After the audit, codify your security standards so Codex catches issues on every future PR:

## Review guidelines - Security
### P0 (Block merge)
- Raw SQL or string interpolation in database queries (use parameterized queries only)
- User input in shell commands, file paths, or eval() calls
- Missing authentication middleware on non-public endpoints
- Secrets, API keys, or credentials in source code
- Error responses that expose stack traces, file paths, or internal details
### P1 (Require fix before merge)
- Missing input validation on API endpoints
- Missing rate limiting on authentication endpoints
- Broken access control (user accessing another user's data)
- Insecure password handling (weak hashing, missing salt)
- Missing security headers in HTTP responses

Set up an automation that runs every day and reports findings to your inbox:

Step 5: Security Review on PRs with @codex

Section titled “Step 5: Security Review on PRs with @codex”

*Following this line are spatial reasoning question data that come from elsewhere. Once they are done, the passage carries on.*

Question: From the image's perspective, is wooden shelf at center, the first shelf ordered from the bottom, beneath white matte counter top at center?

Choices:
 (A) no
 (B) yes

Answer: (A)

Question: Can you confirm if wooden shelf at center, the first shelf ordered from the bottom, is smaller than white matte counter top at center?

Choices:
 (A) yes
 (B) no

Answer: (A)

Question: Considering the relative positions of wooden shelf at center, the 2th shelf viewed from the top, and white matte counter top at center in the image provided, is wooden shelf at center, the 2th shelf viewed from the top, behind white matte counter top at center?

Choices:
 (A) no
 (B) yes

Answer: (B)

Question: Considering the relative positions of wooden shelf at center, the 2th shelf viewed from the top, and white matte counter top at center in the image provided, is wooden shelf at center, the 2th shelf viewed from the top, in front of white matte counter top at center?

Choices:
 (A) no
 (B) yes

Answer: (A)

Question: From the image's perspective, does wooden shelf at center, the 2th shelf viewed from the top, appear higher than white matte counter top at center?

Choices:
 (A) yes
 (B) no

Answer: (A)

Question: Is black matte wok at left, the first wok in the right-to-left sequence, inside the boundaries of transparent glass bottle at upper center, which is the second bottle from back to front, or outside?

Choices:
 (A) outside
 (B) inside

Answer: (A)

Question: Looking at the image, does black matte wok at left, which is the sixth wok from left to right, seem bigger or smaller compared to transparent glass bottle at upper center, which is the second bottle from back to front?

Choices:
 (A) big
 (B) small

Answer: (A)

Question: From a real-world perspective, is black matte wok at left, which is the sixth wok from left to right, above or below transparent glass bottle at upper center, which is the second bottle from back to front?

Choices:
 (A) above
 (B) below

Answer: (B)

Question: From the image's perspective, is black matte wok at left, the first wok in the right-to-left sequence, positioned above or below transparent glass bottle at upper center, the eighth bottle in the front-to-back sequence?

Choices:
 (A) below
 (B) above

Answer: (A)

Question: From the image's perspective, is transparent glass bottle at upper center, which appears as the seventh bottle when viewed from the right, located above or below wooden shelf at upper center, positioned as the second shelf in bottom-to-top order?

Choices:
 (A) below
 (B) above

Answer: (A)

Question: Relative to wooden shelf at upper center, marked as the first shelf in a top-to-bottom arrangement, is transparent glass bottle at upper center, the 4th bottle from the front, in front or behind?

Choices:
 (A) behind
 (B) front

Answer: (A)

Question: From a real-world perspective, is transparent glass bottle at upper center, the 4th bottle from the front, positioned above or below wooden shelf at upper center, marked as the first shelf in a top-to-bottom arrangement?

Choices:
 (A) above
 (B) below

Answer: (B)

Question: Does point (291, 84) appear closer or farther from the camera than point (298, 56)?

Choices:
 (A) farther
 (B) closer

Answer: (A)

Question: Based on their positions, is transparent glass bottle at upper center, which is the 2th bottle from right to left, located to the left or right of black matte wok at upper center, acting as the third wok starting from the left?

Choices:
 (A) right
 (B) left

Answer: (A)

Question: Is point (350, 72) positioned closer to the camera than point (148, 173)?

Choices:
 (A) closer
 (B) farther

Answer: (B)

For every PR that touches security-sensitive code, get an automated security review on GitHub:

@codex review for security vulnerabilities and security concerns

Codex reads the PR diff, applies your AGENTS.md security guidelines, and posts a code review focused specifically on security. This catches issues before they reach the main branch.

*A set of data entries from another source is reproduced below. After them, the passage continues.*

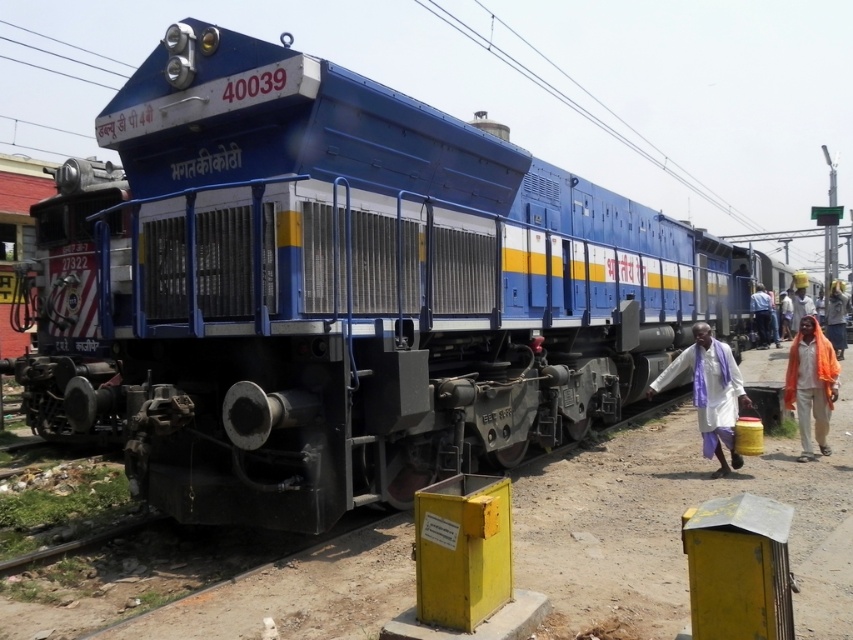
Question: Among these objects, which one is farthest from the camera?

Choices:
 (A) white cotton cloth at lower right
 (B) orange fabric headscarf at right
 (C) white cloth at right

Answer: (C)

Question: Observing the image, what is the correct spatial positioning of orange fabric headscarf at right in reference to white cloth at right?

Choices:
 (A) below
 (B) above

Answer: (A)

Question: Which object is the farthest from the orange fabric cloth at right?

For scheduled comprehensive reviews, use the Codex GitHub Action:

name: Security review
on:
pull_request:
paths:
- 'src/routes/**'
- 'src/middleware/auth*'
- 'src/lib/db/**'
jobs:
security-review:
runs-on: ubuntu-latest
steps:
- uses: actions/checkout@v5
- uses: openai/codex-action@v1
with:
openai-api-key: ${{ secrets.OPENAI_API_KEY }}
prompt: |
Review this PR specifically for security issues:
- Input validation completeness
- Authentication and authorization correctness
- SQL injection or NoSQL injection risks
- Sensitive data exposure in responses or logs
- Dependency security (new packages with known vulnerabilities)
Report only P0 and P1 security findings.
sandbox: read-only

Codex flags false positives. Security scanning has an inherent false positive rate. If Codex flags parameterized queries as SQL injection risks, it may not understand the ORM’s escaping behavior. Include “Drizzle ORM queries are parameterized by default. Do not flag standard Drizzle .where() calls as SQL injection” in your AGENTS.md.

Automated dependency updates break the build. If Codex updates a dependency to fix a CVE and the new version has breaking changes, the build fails. Always include “run the full test suite after updating dependencies. If tests fail, report the failures instead of committing broken code” in your prompt.

The daily scan generates too much noise. If every scan reports the same 15 medium-severity npm audit findings that you have already triaged, the reports become useless. Add acknowledged issues to an ignore list and tell Codex: “Skip vulnerabilities listed in .security-ignore.json. Only report new findings.”

Cloud environment misses environment-specific security issues. The cloud universal container does not replicate your production infrastructure (load balancer, WAF, network policies). Cloud scans catch code-level issues but not deployment-level security. Use the cloud for code audits and supplement with infrastructure scanning tools.